---- Listed entries

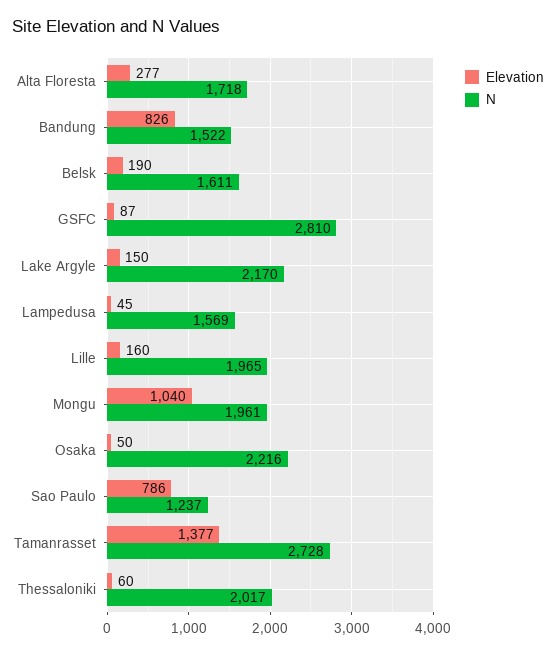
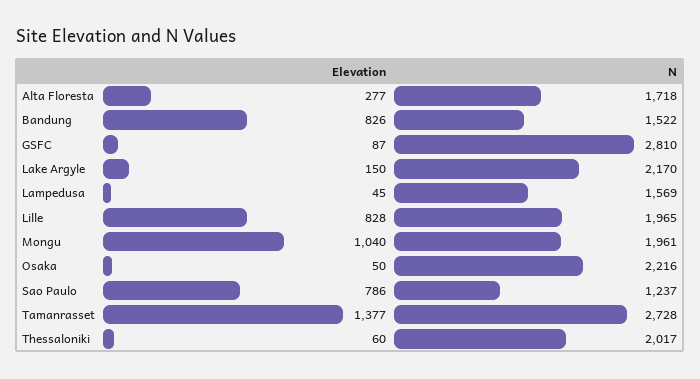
Elevation, Belsk: 190 -> none
N, Belsk: 1611 -> none
Elevation, Lille: 160 -> 828

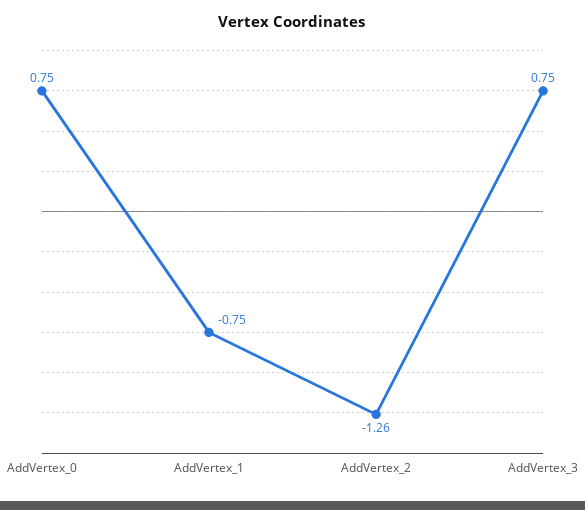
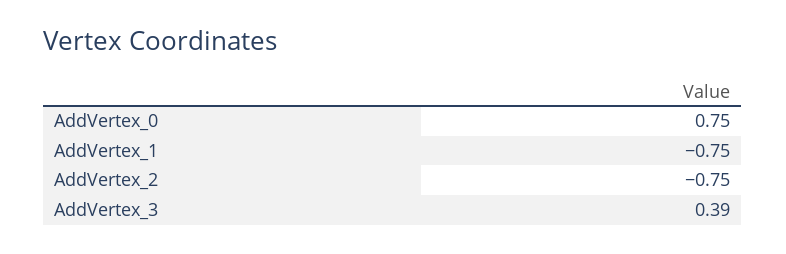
AddVertex_2: -1.26 -> -0.75
AddVertex_3: 0.75 -> 0.39

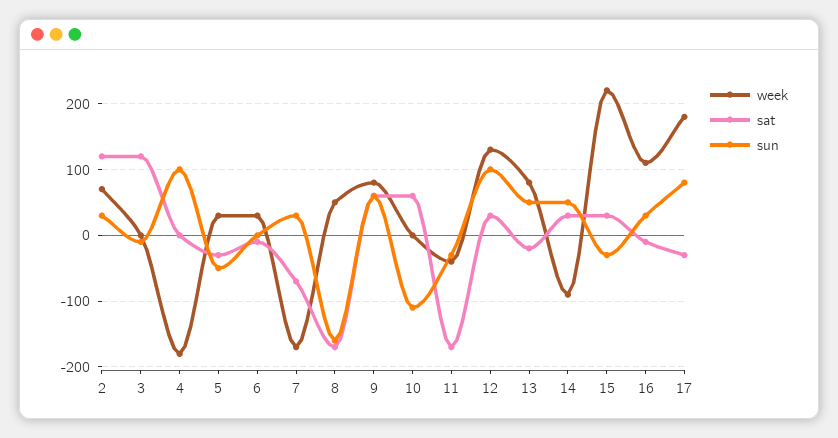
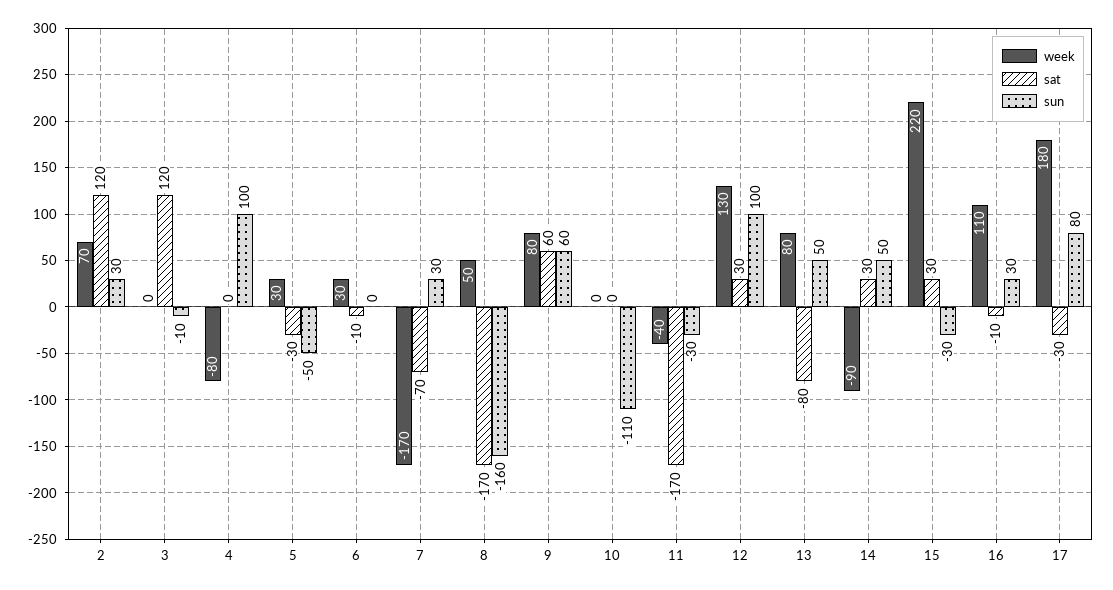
week, 4: -180 -> -80
sat, 10: 60 -> 0
sat, 13: -20 -> -80

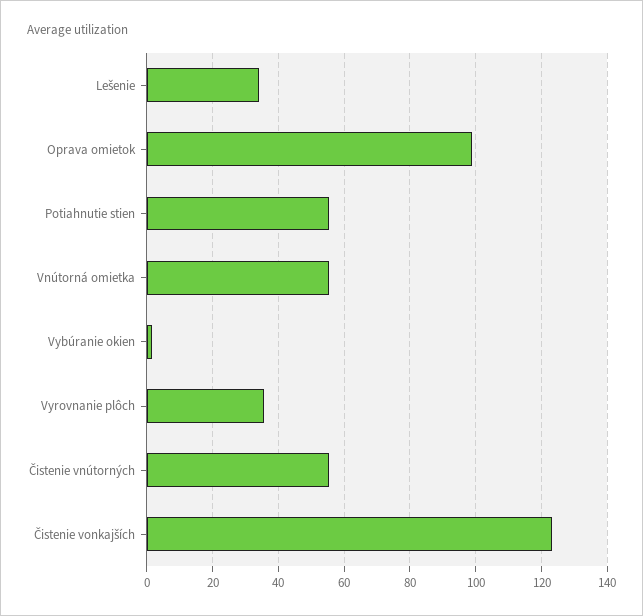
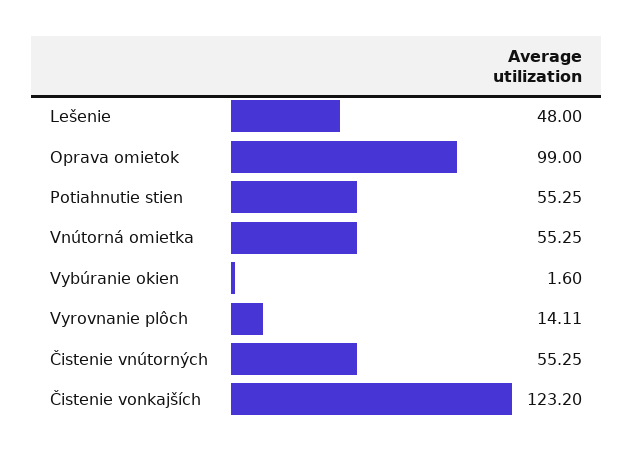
Lešenie: 34 -> 48
Vyrovnanie plôch: 36 -> 14.11

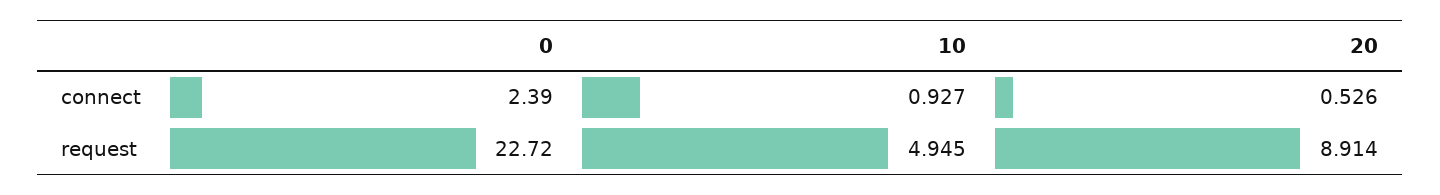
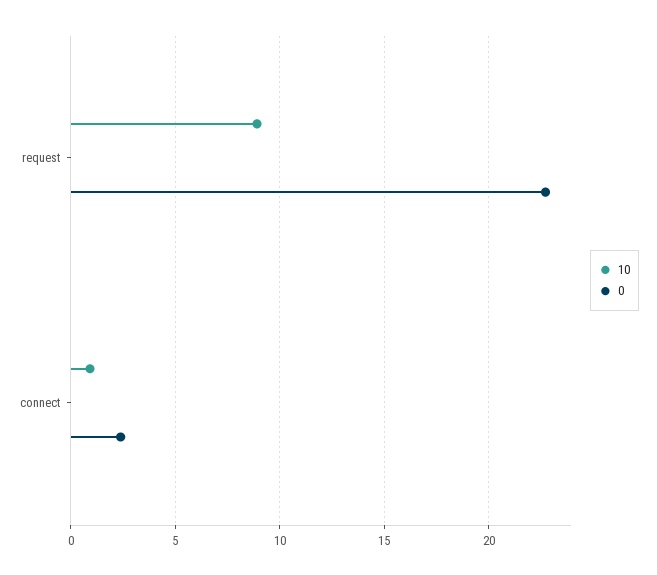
20, connect: 0.526 -> none
10, request: 4.945 -> 9
20, request: 8.914 -> none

--------

Problem description: Only the lines from the one with "Vyrovnanie plôch: 36 -> 14.11" through the final line of the data should be written out, exactly and including both ends. Skip the pictures.

Worked solution:
Vyrovnanie plôch: 36 -> 14.11

20, connect: 0.526 -> none
10, request: 4.945 -> 9
20, request: 8.914 -> none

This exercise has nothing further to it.